#### What you need to do:
Your result should be the lines holding the word "Oktober", copied from the entries below.

(Dataset entries)
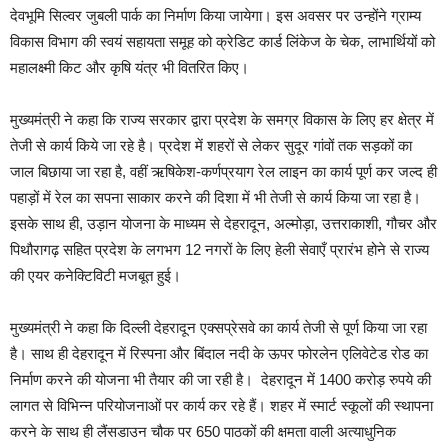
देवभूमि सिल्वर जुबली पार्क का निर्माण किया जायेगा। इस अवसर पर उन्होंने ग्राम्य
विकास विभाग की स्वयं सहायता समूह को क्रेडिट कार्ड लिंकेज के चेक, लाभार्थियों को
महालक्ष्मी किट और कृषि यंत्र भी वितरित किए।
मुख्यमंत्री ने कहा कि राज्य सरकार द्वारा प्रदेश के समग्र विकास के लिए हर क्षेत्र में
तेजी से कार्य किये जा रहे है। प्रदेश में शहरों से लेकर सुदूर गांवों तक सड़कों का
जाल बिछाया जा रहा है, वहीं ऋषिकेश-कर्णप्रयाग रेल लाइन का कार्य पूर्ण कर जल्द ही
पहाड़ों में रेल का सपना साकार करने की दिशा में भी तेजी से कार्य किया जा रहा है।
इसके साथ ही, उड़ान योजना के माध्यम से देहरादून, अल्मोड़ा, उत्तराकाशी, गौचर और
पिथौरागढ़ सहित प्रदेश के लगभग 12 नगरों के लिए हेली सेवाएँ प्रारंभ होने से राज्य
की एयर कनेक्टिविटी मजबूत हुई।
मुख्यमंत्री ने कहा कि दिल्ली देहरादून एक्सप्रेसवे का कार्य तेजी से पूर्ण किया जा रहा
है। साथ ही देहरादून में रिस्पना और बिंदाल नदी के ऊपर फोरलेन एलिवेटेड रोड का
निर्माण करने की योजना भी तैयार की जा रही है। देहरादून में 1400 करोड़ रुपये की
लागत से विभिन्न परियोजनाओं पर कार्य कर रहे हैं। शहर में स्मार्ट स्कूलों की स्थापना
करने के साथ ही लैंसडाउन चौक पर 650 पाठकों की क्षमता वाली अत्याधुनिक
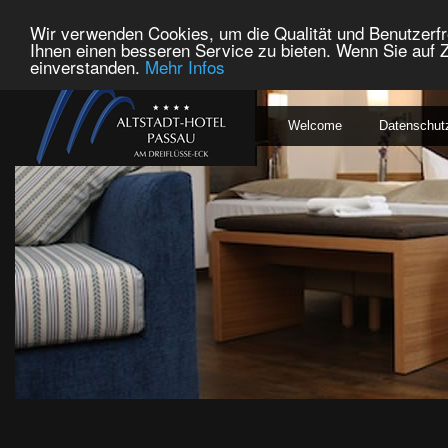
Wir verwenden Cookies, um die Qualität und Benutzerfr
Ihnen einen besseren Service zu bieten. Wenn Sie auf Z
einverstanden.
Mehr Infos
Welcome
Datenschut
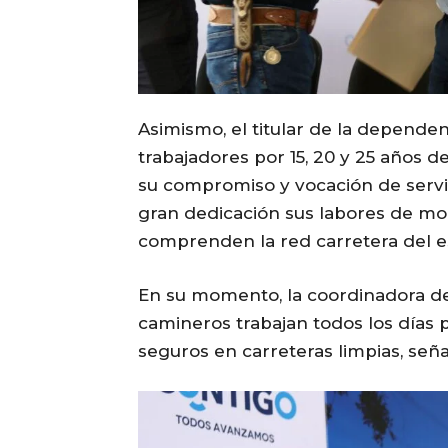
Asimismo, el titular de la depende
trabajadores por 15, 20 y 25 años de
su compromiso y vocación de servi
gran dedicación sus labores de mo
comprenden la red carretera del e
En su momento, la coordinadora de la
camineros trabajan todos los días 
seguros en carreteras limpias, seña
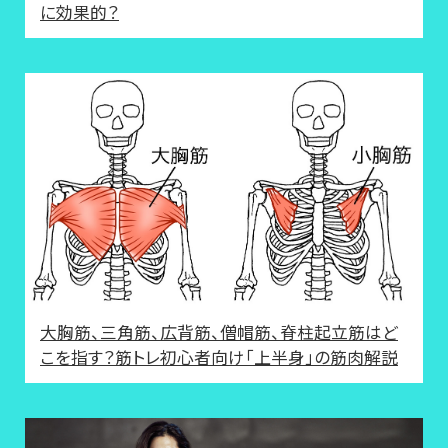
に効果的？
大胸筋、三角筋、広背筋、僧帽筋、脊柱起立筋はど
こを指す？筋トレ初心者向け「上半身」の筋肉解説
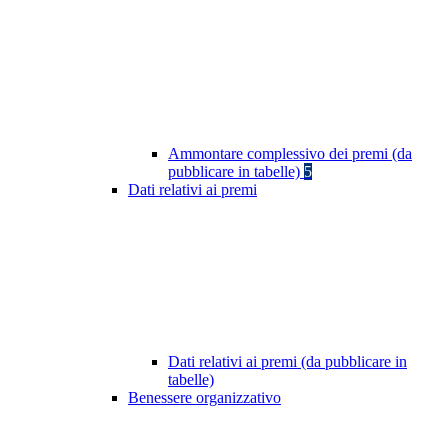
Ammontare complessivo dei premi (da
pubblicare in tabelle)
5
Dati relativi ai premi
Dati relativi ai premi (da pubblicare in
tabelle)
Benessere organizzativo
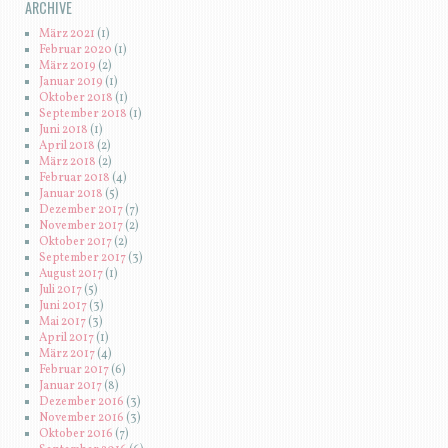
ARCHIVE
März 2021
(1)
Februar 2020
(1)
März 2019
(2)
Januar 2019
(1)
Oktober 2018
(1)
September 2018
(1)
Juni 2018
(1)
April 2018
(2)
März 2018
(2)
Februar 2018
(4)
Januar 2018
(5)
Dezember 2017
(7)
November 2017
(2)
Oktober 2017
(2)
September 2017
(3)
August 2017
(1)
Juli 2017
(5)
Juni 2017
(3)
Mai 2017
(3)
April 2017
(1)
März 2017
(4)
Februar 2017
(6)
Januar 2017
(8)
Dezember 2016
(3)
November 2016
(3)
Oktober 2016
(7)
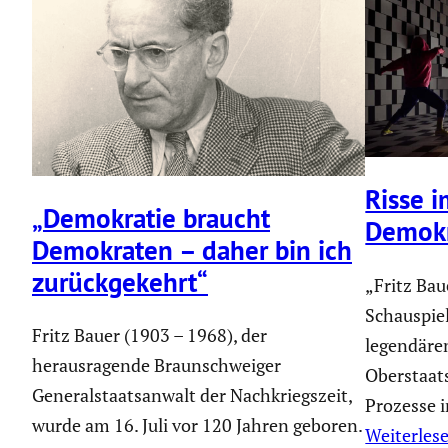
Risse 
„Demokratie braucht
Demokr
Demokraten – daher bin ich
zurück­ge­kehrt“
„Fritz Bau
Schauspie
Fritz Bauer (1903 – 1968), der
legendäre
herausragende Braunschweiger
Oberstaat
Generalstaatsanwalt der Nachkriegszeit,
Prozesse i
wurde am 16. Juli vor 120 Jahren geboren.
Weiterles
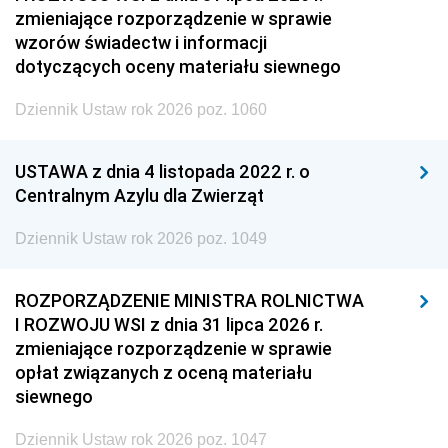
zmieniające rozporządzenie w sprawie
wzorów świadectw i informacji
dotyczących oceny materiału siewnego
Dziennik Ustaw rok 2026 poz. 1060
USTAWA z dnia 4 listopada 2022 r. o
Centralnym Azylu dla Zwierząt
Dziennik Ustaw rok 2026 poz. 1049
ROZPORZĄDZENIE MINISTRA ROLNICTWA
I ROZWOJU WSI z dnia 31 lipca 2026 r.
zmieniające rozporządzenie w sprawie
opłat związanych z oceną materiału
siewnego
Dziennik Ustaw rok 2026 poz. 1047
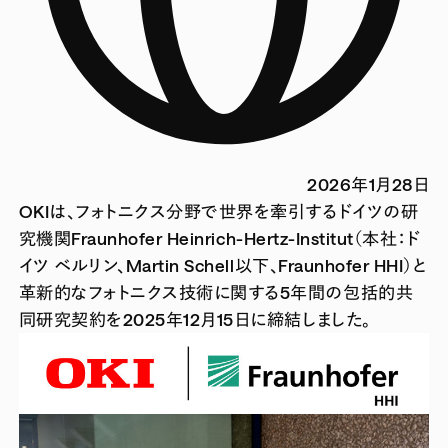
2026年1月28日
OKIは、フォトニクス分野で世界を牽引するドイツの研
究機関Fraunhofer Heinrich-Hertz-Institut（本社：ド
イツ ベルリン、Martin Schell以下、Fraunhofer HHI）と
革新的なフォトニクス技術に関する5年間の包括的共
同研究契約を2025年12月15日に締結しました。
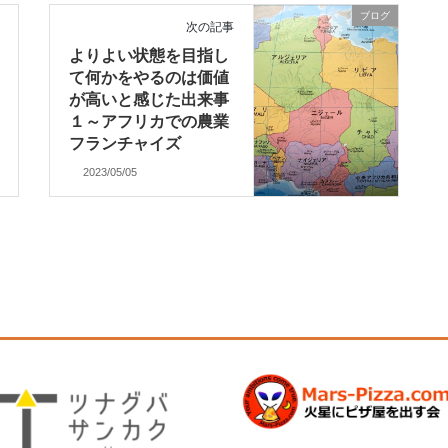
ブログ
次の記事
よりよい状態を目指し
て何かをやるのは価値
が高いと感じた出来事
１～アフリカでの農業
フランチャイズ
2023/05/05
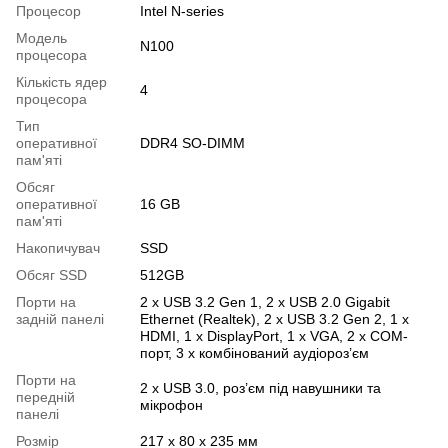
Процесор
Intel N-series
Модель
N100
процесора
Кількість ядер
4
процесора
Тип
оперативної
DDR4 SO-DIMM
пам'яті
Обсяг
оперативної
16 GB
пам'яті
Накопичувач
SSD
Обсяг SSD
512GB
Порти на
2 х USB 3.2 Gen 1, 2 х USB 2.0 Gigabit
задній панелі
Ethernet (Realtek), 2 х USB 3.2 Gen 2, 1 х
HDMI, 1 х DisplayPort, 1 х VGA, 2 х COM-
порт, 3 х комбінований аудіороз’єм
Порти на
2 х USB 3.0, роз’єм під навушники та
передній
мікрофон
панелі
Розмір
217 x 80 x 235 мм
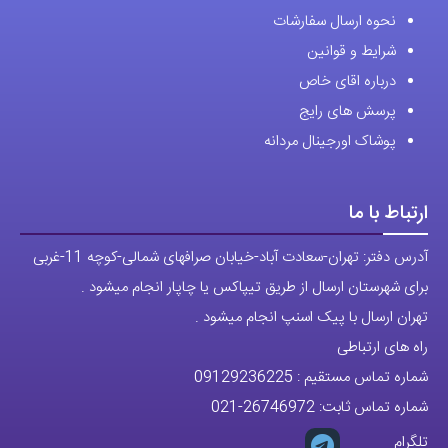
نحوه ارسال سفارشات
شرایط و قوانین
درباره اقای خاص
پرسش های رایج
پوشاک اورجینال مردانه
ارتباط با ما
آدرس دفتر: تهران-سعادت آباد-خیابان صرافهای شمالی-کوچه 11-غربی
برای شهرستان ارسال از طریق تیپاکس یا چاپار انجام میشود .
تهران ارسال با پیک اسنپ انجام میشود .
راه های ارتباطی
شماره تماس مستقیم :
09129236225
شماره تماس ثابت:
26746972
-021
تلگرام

#### Reply to the exercise:
Oktober 2018
Oktober 2017
Oktober 2016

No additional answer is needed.